Doutor em vírus chinês

Lewandowski exige que o governo marque data para aplicar a vacina inexistente

Ministro Ricardo Lewandowski preside sessão extraordinária da 2ª turma. Foto: Nelson Jr./SCO/STF (09/04/2019)

Ministro Ricardo Lewandowski preside sessão extraordinária da 2ª turma. Foto: Nelson Jr./SCO/STF (09/04/2019)

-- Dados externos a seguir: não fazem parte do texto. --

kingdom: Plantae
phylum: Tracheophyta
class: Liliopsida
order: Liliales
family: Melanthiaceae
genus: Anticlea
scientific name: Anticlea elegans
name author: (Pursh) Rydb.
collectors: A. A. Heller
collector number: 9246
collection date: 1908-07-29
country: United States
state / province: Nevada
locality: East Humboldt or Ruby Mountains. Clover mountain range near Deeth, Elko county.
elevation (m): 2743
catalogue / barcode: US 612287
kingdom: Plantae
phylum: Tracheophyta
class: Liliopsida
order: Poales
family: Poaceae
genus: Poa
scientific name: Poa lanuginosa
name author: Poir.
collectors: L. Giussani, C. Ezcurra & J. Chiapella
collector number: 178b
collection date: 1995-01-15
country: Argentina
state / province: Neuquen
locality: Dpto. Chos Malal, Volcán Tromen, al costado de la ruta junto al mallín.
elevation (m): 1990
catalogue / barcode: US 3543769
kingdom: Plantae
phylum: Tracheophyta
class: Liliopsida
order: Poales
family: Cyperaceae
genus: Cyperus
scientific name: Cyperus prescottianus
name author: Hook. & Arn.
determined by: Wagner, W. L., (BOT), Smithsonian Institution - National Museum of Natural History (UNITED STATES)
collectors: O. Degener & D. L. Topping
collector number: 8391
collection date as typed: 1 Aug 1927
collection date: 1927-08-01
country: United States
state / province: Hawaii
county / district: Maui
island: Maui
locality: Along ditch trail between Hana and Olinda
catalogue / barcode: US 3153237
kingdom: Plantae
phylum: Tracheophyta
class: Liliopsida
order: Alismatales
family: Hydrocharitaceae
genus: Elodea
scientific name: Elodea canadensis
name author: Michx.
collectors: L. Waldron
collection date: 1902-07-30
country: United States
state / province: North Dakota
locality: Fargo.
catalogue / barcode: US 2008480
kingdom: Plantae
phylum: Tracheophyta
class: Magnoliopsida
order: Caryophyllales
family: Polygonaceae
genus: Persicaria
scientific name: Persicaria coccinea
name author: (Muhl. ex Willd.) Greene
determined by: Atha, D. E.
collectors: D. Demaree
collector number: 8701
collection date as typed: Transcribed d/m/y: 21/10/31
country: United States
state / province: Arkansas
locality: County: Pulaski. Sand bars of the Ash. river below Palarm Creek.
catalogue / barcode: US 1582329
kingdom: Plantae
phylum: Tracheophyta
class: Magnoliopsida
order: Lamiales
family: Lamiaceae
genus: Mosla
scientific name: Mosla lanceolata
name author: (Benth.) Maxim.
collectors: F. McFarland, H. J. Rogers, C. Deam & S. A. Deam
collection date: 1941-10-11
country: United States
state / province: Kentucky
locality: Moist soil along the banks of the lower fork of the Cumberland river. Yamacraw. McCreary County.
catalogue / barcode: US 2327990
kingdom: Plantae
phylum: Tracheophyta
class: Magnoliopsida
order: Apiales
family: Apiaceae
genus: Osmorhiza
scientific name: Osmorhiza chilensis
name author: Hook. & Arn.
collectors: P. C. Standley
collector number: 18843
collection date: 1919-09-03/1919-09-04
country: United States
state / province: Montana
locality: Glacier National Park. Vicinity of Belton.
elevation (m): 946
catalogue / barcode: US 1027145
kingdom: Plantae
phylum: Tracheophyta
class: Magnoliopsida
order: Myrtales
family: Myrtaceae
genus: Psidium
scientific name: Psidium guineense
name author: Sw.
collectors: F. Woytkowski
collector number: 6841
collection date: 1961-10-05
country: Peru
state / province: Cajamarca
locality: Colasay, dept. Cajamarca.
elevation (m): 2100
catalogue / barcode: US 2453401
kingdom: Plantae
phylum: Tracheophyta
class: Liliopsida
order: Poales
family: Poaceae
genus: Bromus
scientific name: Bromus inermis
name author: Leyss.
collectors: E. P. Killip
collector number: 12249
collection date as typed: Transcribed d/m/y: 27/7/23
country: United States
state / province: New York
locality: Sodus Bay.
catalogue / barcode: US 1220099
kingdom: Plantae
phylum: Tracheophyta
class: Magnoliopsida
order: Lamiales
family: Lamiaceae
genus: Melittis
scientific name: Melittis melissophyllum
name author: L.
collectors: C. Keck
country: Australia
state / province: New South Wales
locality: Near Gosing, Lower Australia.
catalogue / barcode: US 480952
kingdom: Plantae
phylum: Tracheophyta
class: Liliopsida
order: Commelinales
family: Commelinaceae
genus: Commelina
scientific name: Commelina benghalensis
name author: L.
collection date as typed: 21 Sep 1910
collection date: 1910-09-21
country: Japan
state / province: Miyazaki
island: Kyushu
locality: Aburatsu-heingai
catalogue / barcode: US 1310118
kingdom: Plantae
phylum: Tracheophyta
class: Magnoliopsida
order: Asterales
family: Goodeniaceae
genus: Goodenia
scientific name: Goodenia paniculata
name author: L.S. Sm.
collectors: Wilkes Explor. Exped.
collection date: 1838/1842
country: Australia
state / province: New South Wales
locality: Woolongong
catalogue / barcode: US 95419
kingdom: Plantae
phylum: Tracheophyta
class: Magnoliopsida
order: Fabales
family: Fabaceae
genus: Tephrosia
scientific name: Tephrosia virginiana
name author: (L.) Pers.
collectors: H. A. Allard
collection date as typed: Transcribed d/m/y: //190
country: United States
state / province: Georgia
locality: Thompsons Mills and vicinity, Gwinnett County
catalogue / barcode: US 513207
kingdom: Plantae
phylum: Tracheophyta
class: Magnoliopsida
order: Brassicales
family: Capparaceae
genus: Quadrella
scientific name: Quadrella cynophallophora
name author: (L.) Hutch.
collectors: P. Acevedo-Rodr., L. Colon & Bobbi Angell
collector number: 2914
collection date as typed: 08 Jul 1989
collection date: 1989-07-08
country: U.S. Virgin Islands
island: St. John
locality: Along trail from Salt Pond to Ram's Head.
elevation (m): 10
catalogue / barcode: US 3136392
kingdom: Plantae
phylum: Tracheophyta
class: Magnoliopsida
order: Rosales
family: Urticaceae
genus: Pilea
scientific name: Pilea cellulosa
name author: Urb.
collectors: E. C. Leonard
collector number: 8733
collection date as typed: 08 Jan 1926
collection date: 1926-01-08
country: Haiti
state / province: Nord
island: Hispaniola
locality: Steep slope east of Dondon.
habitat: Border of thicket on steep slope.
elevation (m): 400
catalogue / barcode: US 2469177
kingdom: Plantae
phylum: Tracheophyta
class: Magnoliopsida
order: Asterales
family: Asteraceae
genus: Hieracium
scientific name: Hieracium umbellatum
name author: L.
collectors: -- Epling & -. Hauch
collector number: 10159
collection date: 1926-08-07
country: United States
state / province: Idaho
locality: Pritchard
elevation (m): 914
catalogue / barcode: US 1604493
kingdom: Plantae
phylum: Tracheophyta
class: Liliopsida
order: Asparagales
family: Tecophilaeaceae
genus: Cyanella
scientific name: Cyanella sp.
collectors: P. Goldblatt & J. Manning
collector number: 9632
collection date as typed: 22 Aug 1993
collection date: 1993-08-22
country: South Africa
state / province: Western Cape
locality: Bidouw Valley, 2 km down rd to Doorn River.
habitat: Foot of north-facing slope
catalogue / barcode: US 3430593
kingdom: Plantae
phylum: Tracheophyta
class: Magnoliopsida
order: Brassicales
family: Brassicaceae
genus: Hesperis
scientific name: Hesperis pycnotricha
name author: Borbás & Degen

Foto: Nelson Jr./SCO/STF (09/04/2019)

Ricardo Lewandowski sabe que a Agência Nacional de Vigilância Sanitária, a Anvisa, ainda não aprovou nenhuma vacina contra a COVID-19. O ministro do Supremo Tribunal Federal sabe também que, sem a aprovação da Anvisa, nenhum medicamento pode ser utilizado no Brasil. Mas não deu um pio quando o governador João Dória anunciou, semanas atrás, que começaria a utilizar em 25 de janeiro uma vacina ainda à espera da autorização indispensável.

Neste domingo, Lewandowski interrompeu o descanso dos fins de semana para dar um ultimato ao governo federal: o Ministério da Saúde tem 48 horas para informar em que datas os brasileiros serão vacinados. Claro que o plano de vacinação requer ajustes, acréscimos e aperfeiçoamentos. Fazer o impossível é mais complicado.

O tom da cobrança e o prazo exíguo — vence na terça-feira à meia-noite — permitem que o ministro Eduardo Pazuelo replique com outro ultimato: o STF tem 12 horas para revelar onde podem ser encontradas vacinas com a aprovação da Anvisa. Ou o Supremo faz isso ou decide que, para combater o vírus chinês, o governo federal está obrigado a fixar a data em que vai usar um medicamento que ainda não está pronto.